Over 100 candidates are currently studying by way of interactive virtual classrooms
CodeClan, Scotland’s national digital skills academy has pivoted to a virtual interactive classroom model via teams from its Edinburgh, Glasgow and Inverness campuses. By deploying virtual classrooms, student cohorts totaling over 100 candidates are continuing to study immersive Professional Software Development (PSD), Data Analysis and Full-Stack Web Development courses until a time when CodeClan can return to a more blended form of in situ and remote learning. To date, over 950 people have graduated from CodeClan since the not-for-profit digital academy opened its doors in 2015.
CodeClan CEO Melinda Matthews-Clarkson comments: “Covid-19 has accelerated the need to incorporate digitisation and data across the business scene in Scotland and globally. At CodeClan we talk about ‘future-proofing’ your career and this is now more relevant than ever because of the current health crisis and how it’s going to impact the work dynamic in the months and years ahead. Not only do new employees need to understand how critical software applications and data-driven decisions are but we need to reach all of the employees in a business to be able to manage and survive the impact of the pandemic.”

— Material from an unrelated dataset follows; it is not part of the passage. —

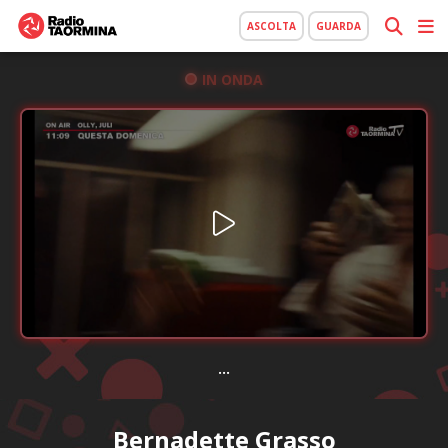
ASCOLTA
GUARDA
IN ONDA
...
Bernadette Grasso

Matthews-Clarkson added: “Scotland plc – from large corporates to SMEs and micro-businesses – is going to have to upscale its digital functionality across the board and we’re here to support that digital empowerment of their people. While there is always scope for greater collaboration, we’re fortunate in Scotland in that we have a business and technology ecosystem that is well connected and resilient and we’ve really seen that come to the fore over the last few weeks.”
The majority of CodeClan’s graduates are now working in technical roles with over 250 employer partners – from large corporates, major financial institutions, government departments, through to the country’s startup scene. Led by former IBM executive Melinda Matthews-Clarkson since December 2017, Matthews-Clarkson has overseen the organisation moving to a self-funding model following initial Scottish Government support and now established as a key driver in addressing Scotland’s digital skills gap.
Finance Secretary Kate Forbes said: “I’m pleased that CodeClan have acted quickly. It’s important that candidates continue to receive the excellent digital skills training that will prepare them for exciting careers in the new high-tech, low-carbon economy, which is going to play an important role in Scotland’s post-pandemic future.”
CodeClan has ramped up its offerings of short and bespoke course, which enable companies to future-proof their workforce with new in-demand skills. The PSD course, the first to be delivered by CodeClan, is fully-accredited by the Scottish Qualification Authority (SQA) and has twice won Best Training Programme at the Digital Technology Awards in 2017 and 2018. The Data Analysis and Full-Stack Web Development courses were both launched last year.
Other operating highlights in 2019 for CodeClan included the opening of the Highlands Campus in Inverness in April, continued growth of the Digital Diversity group and saw significant growth of CodeClan’s Client Xperience program, which gives students the opportunity to work on projects with real third-sector clients and benefits charities, students and instructors.